• _Zitierter Textauszug_
3. Juli 2022
Hoch lebe der Train Tracker! So weiß ich schon kurz nach dem Aufstehen, dass ich mir heute morgen Zeit lassen kann, und mir noch ein paar zusätzliche Stunden im schönen Truckee gegönnt sein werden.
Nach dem Frühstück schnappe ich mein Gepäck und nehme den Bus ins historische Zentrum. Der Amtrak-Bahnhof – genauer gesagt ist es nur ein Stopp und kein Bahnhof – ist mitten im Ort gelegen. Im gleichen Gebäude befindet sich auch die Touristeninformation. Dort kann ich mein Gepäck deponieren, wie ich gestern schon in Erfahrung gebracht hatte.
Bevor ich zu einem gemütlichen Bummel durchs Örtchen und durch die Geschäfte aufbreche, gönne ich mir erst einmal meinen rituellen Morgenkaffee und betreibe meine Sozialstudien. Dabei fällt mir nicht zum ersten Mal auf, dass es hier sehr viele Hunde gibt. Fast habe ich den Eindruck, ohne Vierbeiner hier zu einer Minderheit zu gehören.
Auch das Verhalten der kalifornischen Autofahrer erregt meine Aufmerksamkeit. Es unterscheidet sich meiner Beobachtung nach in der Tendenz schon etwas von dem der Bewohner anderer Bundesstaaten. Wenn es ihnen nicht schnell genug geht, wird sofort gehupt. Fast komme ich mir vor wie in Berlin! Doch als Fußgängerin werde ich höflich und rücksichtsvoll behandelt.
Kurz nach Mittag wird es Zeit, mein Gepäck zu holen und meiner nächsten Zugfahrt mit dem California Zephyr entgegenzufiebern. Um 12:40 Uhr ist es soweit – drei Stunden zu spät. Doch ich kann mich nicht oft genug wiederholen: der Glücklichen schlägt keine Stunde! Und ich bin froh über die geschenkte Zeit in Truckee.
Wenige Minuten vor der Einfahrt des Zuges kreuzt Andreas samt Hund neben mir auf dem Bahnsteig auf. Der Amerikaner mit deutschem Namen und in den 1950er Jahren aus Deutschland ausgewanderten Eltern spricht akzentfreies Deutsch und vertreibt europäisches Bier in San Francisco. Er ist hier, um Frau und Tochter abzuholen. Diese sind letzte Nacht in Salt Lake City in den Zug gestiegen und hatten wohl einen deutlich abenteuerlicheren Trip als ihnen lieb war.

• _Bereitgestelltes Material_
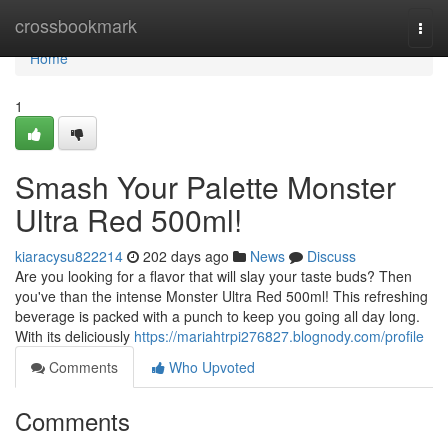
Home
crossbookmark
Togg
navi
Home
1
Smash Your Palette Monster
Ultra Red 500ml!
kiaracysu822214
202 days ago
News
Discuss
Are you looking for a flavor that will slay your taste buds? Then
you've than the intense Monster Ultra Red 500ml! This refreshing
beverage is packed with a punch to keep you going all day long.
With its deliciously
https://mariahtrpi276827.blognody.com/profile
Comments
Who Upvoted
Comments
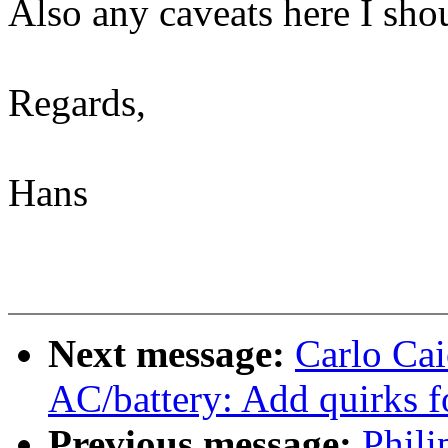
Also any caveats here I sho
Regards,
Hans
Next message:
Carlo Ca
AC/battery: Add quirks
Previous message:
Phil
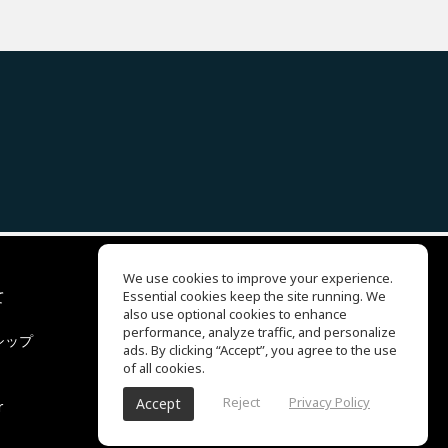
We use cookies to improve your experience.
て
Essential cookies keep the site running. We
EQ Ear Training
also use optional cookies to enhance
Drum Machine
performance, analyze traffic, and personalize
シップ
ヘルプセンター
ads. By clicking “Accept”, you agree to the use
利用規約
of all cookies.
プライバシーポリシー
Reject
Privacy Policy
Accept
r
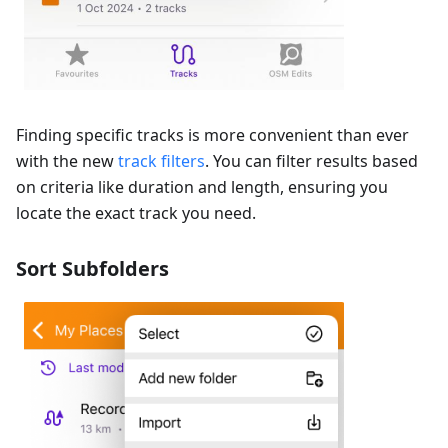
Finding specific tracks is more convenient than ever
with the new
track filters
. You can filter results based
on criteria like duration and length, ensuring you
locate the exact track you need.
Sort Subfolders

• _Aufgabe A_
Womit handelt Andreas laut dem Reisebericht über Truckee in San Francisco?
• _Aufgabe B_
Gib aus dem Reisebericht den Abschnitt von „3. Juli 2022“ bis „Erfahrung gebracht hatte.“ wortgetreu wieder.

• _Erwartete Antwort A_
Er vertreibt europäisches Bier.

• _Erwartete Antwort B_
3. Juli 2022
Hoch lebe der Train Tracker! So weiß ich schon kurz nach dem Aufstehen, dass ich mir heute morgen Zeit lassen kann, und mir noch ein paar zusätzliche Stunden im schönen Truckee gegönnt sein werden.
Nach dem Frühstück schnappe ich mein Gepäck und nehme den Bus ins historische Zentrum. Der Amtrak-Bahnhof – genauer gesagt ist es nur ein Stopp und kein Bahnhof – ist mitten im Ort gelegen. Im gleichen Gebäude befindet sich auch die Touristeninformation. Dort kann ich mein Gepäck deponieren, wie ich gestern schon in Erfahrung gebracht hatte.